Is that what this article REALLY boils down to ?

 
 
Trout Giggles
5  Trout Giggles    2 months ago

It sounds like the human race is gonna get a lot better looking

 
 
Buzz of the Orient
6  Buzz of the Orient    2 months ago

An excellent and interesting article, Gordy.  I assume that one of the physical changes that could take place is for humanity not to develop body hair. The body hair (arms, legs, chest, back, etc) is a leftover from Neanderthal days when it may have been required for warmth.  I have noted that Chinese people have almost no body hair whereas some Chinese people have been quite wondrous at my proliferation of it (except on my head, LOL). (When I was 18 and at a summer camp I was voted as having the second most hairy shoulders in the camp.)

 
 
Gordy327
6.1  seeder  Gordy327  replied to  Buzz of the Orient @6    2 months ago
An excellent and interesting article, Gordy. 

Thank you.

I assume that one of the physical changes that could take place is for humanity not to develop body hair.

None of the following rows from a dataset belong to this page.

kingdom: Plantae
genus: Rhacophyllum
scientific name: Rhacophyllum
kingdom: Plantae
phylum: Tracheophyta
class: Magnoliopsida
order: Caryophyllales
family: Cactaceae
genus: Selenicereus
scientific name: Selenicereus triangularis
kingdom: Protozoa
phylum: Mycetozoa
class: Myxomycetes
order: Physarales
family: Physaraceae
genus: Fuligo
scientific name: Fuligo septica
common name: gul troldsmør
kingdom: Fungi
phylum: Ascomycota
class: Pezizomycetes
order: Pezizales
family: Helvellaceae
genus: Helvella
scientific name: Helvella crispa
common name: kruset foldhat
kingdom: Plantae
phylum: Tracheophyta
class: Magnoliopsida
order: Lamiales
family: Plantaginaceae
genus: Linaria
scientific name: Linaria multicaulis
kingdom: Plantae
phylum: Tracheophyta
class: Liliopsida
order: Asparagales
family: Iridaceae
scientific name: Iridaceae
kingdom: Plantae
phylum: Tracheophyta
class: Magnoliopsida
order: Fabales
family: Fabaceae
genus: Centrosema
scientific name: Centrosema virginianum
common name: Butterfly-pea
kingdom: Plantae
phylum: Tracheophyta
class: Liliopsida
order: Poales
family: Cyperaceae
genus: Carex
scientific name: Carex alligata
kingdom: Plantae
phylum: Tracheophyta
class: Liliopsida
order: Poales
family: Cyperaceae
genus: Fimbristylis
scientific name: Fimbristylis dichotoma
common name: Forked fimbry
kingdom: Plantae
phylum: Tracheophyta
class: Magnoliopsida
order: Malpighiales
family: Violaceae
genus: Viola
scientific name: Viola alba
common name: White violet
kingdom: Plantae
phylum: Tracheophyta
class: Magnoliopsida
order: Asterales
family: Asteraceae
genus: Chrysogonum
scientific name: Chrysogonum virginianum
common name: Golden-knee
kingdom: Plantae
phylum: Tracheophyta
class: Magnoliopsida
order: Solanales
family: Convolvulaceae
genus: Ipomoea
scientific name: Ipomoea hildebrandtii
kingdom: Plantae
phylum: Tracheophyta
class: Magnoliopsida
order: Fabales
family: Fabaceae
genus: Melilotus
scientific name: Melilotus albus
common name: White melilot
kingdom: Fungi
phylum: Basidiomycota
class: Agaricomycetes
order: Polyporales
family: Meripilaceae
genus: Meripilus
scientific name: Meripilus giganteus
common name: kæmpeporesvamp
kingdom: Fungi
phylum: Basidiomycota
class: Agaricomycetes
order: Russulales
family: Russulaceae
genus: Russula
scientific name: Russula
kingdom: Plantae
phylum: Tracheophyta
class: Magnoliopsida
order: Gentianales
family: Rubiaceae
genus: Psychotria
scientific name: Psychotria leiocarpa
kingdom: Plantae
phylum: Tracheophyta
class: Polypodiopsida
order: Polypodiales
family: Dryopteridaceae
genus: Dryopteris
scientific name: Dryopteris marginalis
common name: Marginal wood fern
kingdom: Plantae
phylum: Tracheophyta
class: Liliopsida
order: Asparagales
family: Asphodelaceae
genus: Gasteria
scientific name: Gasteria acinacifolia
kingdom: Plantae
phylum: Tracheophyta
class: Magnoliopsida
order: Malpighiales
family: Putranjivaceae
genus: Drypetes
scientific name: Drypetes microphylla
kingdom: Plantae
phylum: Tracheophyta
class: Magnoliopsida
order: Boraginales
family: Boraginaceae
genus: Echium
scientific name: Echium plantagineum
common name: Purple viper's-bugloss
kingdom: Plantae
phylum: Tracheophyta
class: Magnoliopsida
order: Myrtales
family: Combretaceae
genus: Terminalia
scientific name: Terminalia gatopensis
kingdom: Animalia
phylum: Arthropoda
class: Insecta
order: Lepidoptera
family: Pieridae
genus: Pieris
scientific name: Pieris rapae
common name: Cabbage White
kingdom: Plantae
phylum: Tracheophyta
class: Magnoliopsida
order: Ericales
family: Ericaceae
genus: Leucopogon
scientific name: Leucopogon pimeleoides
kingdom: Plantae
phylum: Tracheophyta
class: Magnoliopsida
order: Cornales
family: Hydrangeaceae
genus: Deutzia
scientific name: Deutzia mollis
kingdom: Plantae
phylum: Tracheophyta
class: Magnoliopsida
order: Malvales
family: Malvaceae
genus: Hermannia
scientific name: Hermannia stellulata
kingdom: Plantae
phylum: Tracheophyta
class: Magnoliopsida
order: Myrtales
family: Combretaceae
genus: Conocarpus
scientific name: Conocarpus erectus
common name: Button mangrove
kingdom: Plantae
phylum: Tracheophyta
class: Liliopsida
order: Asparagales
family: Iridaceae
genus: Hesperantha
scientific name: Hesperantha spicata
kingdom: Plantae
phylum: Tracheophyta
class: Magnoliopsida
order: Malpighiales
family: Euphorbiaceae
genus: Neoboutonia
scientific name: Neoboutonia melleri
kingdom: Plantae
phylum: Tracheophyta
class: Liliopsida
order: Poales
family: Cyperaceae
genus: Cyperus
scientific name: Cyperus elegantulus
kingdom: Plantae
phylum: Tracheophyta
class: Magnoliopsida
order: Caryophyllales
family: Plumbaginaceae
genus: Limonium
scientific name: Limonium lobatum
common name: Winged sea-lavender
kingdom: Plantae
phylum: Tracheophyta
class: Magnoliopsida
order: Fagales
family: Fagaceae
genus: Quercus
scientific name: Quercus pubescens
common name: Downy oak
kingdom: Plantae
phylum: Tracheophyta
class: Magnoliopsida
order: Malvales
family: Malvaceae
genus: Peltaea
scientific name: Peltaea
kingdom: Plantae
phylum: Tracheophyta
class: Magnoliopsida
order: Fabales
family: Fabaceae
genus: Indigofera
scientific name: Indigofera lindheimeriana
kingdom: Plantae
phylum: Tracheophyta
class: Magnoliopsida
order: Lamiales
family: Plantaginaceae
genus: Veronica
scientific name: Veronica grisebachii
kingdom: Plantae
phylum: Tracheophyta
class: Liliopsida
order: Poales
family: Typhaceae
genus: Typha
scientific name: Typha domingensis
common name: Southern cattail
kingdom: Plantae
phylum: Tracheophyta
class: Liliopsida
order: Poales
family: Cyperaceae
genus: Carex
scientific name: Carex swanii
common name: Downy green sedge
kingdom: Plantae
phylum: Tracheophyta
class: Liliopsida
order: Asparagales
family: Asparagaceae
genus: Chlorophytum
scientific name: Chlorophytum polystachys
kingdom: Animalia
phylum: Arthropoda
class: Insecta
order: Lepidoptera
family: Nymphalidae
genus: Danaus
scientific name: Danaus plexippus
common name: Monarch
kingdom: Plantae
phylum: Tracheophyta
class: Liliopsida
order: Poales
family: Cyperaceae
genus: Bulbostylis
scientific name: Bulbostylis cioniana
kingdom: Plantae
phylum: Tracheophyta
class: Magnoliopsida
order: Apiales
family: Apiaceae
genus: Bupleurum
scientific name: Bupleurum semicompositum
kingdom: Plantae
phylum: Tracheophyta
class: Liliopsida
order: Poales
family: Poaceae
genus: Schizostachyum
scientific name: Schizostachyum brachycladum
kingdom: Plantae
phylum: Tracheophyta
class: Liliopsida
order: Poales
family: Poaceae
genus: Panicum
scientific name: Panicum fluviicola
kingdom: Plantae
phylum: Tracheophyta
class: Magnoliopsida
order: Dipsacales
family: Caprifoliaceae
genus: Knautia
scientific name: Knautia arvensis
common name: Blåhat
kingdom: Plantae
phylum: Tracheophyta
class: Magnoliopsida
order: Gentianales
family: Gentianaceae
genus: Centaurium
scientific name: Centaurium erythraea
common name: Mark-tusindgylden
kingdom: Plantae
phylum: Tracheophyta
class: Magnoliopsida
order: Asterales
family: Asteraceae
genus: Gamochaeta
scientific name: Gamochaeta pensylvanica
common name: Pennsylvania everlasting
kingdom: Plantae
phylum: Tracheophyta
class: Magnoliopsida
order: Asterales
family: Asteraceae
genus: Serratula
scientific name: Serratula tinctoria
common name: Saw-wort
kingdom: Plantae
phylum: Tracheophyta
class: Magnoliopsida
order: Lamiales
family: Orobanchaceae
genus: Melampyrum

A lack of body hair might be an adaptive response to man being able to alter his environment, such as wearing warm clothes or using heat sources in colder conditions.

 
 
Tacos!
8  Tacos!    2 months ago

I think if we lived in Paleolithic times, a lot of this stuff - or something similar - could certainly happen. But today, we do not live our lives as slaves to the environment. If we're low on Vitamin D, we don't get lighter skin, we take a supplement. If it's hot, we turn on the A/C. If it's cold, we put on a sweater. We don't just stay in one place, we travel and migrate all over the world. Where disease spreads, we don't die off in favor of people who develop natural resistance. Instead, we marshal our medical science and develop treatments and cures.